#### Supplied information
· · · ·
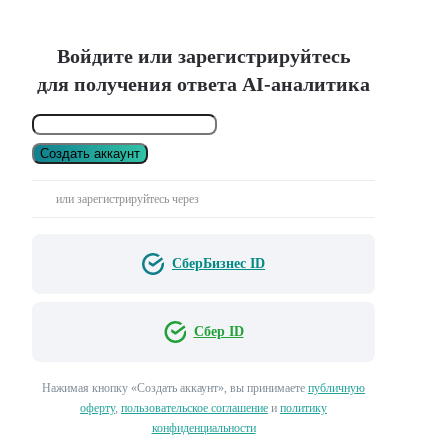
Войдите или зарегистрируйтесь
для получения ответа AI-аналитика
Создать аккаунт
или зарегистрируйтесь через
СберБизнес ID
Сбер ID
Нажимая кнопку «Создать аккаунт», вы принимаете
публичную
оферту
,
пользовательское соглашение
и
политику
конфиденциальности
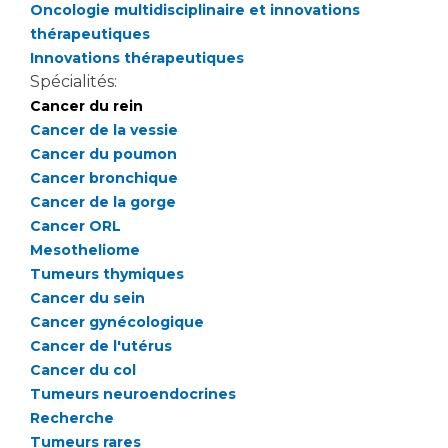
Les pôles d'activité médicale
Cancer
Oncologie multidisciplinaire et innovations
Anatomie et Cytologie Pathologiques
thérapeutiques
Adresser un examen au Laboratoire d'Infectiologie
Innovations thérapeutiques
Spécialités:
Médecine nucléaire
Centres de référence Maladies Rares
Cancer du rein
Plateforme d'Expertise Maladies Rares
Cancer de la vessie
Cancer du poumon
Maladies rares
Cancer bronchique
Presse / Multimédia
Cancer de la gorge
Cancer ORL
Maternité Hôpital Nord
Communiqués de presse
Mesotheliome
Dossiers de presse
Tumeurs thymiques
Médiathèque
Cancer du sein
Cancer gynécologique
Vos représentants
Cancer de l'utérus
Fournisseurs
Cancer du col
La Commission Des Usagers (CDU)
Tumeurs neuroendocrines
Les Comités Locaux des Usagers
Recherche
Rôles et missions
Tumeurs rares
Le projet des usagers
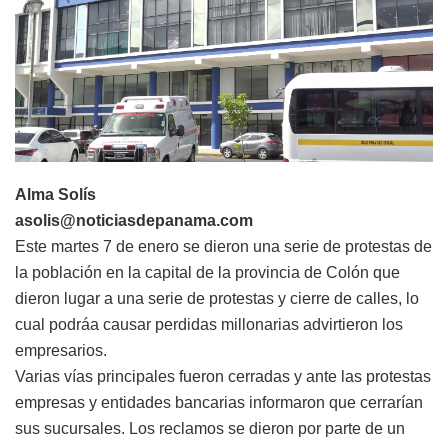
Alma Solís
asolis@noticiasdepanama.com
Este martes 7 de enero se dieron una serie de protestas de
la población en la capital de la provincia de Colón que
dieron lugar a una serie de protestas y cierre de calles, lo
cual podráa causar perdidas millonarias advirtieron los
empresarios.
Varias vías principales fueron cerradas y ante las protestas
empresas y entidades bancarias informaron que cerrarían
sus sucursales. Los reclamos se dieron por parte de un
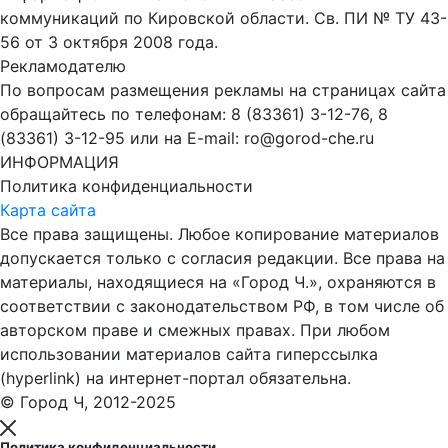
коммуникаций по Кировской области. Св. ПИ № ТУ 43-
56 от 3 октября 2008 года.
Рекламодателю
По вопросам размещения рекламы на страницах сайта
обращайтесь по телефонам: 8 (83361) 3-12-76, 8
(83361) 3-12-95 или на E-mail: ro@gorod-che.ru
ИНФОРМАЦИЯ
Политика конфиденциальности
Карта сайта
Все права защищены. Любое копирование материалов
допускается только с согласия редакции. Все права на
материалы, находящиеся на «Город Ч.», охраняются в
соответствии с законодательством РФ, в том числе об
авторском праве и смежных правах. При любом
использовании материалов сайта гиперссылка
(hyperlink) на интернет-портал обязательна.
© Город Ч, 2012-2025
Политика конфиденциальности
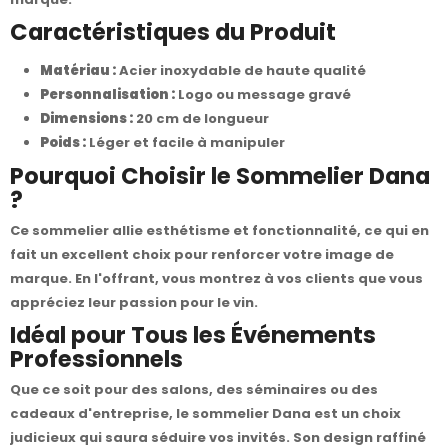
Caractéristiques du Produit
Matériau :
Acier inoxydable de haute qualité
Personnalisation :
Logo ou message gravé
Dimensions :
20 cm de longueur
Poids :
Léger et facile à manipuler
Pourquoi Choisir le Sommelier Dana
?
Ce sommelier allie esthétisme et fonctionnalité, ce qui en
fait un excellent choix pour renforcer votre image de
marque. En l'offrant, vous montrez à vos clients que vous
appréciez leur passion pour le vin.
Idéal pour Tous les Événements
Professionnels
Que ce soit pour des salons, des séminaires ou des
cadeaux d'entreprise, le sommelier Dana est un choix
judicieux qui saura séduire vos invités. Son design raffiné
· · · ·
#### What the exercise asks
Gather each line in the data that holds the string "Город".

#### Reply to the task
материалы, находящиеся на «Город Ч.», охраняются в
© Город Ч, 2012-2025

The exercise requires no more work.